* [Task] Exactly the lines from the start of the data below through the line containing "risico’s met zich" must be returned, and no others.

##### Supplied records

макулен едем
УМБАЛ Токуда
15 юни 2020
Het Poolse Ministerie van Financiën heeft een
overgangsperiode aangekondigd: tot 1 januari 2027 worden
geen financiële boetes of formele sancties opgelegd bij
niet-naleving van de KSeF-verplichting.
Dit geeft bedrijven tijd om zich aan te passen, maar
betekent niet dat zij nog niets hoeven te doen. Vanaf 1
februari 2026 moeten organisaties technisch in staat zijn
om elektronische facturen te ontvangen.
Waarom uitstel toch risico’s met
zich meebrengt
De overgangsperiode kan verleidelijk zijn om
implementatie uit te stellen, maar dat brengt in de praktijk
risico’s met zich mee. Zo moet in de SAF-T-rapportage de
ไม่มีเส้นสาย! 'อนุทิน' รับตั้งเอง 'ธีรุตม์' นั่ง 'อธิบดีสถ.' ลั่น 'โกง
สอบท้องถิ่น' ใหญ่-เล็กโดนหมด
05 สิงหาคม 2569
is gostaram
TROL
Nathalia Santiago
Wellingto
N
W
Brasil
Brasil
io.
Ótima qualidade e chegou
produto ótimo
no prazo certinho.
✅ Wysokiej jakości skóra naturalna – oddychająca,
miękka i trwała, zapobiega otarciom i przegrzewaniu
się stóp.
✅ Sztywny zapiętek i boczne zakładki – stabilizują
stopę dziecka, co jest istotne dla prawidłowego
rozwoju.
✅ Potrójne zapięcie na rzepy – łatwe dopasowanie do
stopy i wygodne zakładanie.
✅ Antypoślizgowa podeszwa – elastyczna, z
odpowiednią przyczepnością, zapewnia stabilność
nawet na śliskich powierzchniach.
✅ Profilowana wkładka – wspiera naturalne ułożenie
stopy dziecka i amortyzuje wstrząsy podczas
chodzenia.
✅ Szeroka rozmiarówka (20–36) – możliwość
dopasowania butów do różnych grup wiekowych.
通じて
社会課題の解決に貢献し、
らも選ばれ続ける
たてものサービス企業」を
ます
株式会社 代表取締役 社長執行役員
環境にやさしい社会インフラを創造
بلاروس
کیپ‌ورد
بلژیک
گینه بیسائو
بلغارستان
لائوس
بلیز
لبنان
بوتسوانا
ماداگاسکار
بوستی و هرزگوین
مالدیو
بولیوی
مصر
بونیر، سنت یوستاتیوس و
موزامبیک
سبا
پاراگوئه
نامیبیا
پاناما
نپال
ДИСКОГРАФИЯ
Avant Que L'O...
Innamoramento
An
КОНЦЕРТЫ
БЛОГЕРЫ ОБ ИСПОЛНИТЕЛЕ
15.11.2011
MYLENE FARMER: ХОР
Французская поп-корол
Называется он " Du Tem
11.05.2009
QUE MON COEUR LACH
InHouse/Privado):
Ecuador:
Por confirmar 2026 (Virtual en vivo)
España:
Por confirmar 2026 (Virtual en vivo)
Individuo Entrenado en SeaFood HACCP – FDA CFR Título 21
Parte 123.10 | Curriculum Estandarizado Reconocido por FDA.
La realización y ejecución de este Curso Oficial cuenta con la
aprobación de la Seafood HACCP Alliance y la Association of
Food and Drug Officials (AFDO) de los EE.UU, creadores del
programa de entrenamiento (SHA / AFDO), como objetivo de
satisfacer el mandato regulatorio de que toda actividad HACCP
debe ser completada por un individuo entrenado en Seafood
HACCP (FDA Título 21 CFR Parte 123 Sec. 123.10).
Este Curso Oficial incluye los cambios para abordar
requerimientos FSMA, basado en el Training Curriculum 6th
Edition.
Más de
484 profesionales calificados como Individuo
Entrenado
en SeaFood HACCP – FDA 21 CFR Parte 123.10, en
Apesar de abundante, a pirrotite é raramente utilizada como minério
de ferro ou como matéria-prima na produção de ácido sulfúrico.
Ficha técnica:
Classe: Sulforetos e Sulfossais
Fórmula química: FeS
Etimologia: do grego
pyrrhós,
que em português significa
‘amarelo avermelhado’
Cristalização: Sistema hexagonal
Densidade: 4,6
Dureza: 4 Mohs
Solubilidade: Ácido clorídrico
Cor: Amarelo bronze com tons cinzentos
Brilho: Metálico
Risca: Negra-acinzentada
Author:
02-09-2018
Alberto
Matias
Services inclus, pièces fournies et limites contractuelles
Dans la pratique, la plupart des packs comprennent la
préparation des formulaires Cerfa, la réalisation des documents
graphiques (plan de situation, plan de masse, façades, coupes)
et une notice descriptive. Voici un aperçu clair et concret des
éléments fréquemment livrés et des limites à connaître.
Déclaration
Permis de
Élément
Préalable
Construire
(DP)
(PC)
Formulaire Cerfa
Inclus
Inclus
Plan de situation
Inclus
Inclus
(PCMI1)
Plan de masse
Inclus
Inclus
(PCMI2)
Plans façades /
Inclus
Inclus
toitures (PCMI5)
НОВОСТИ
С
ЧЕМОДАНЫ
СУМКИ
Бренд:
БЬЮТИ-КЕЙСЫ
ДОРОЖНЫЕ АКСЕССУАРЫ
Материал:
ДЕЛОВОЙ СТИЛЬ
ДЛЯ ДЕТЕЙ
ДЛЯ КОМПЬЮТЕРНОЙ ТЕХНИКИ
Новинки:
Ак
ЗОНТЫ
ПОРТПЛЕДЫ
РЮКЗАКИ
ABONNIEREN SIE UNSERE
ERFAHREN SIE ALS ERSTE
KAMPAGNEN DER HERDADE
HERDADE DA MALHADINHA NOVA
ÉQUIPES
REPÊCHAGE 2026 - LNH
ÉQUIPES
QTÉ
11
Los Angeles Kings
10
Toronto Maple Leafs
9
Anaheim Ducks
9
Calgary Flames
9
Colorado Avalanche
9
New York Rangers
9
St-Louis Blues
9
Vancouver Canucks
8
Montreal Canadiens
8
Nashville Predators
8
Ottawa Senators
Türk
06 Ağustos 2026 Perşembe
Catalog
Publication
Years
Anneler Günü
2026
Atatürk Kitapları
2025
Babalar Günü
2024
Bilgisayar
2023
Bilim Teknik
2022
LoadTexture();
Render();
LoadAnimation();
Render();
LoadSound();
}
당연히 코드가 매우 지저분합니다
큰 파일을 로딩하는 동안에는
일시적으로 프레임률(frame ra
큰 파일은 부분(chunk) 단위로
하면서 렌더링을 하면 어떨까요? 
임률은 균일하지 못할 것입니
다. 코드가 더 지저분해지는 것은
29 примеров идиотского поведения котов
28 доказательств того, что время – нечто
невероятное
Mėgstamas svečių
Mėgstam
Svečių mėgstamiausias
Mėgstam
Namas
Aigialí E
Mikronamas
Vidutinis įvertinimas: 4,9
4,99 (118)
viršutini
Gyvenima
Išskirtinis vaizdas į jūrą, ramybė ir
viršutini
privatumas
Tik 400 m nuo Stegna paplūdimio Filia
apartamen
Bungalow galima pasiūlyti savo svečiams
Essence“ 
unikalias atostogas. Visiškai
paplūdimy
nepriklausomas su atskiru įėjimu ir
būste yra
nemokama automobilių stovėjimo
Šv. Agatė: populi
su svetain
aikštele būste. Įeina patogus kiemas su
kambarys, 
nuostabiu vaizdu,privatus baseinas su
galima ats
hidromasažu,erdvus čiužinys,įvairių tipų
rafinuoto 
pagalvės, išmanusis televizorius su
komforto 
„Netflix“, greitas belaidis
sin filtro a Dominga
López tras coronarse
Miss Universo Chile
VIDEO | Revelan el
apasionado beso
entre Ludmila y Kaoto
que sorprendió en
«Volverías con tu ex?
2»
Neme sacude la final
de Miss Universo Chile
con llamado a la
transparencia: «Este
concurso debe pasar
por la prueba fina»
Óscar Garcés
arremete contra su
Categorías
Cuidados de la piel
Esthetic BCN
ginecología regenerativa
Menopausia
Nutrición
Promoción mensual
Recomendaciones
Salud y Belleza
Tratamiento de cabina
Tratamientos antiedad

##########

* [Answer to this exercise]
макулен едем
УМБАЛ Токуда
15 юни 2020
Het Poolse Ministerie van Financiën heeft een
overgangsperiode aangekondigd: tot 1 januari 2027 worden
geen financiële boetes of formele sancties opgelegd bij
niet-naleving van de KSeF-verplichting.
Dit geeft bedrijven tijd om zich aan te passen, maar
betekent niet dat zij nog niets hoeven te doen. Vanaf 1
februari 2026 moeten organisaties technisch in staat zijn
om elektronische facturen te ontvangen.
Waarom uitstel toch risico’s met
zich meebrengt
De overgangsperiode kan verleidelijk zijn om
implementatie uit te stellen, maar dat brengt in de praktijk
risico’s met zich mee. Zo moet in de SAF-T-rapportage de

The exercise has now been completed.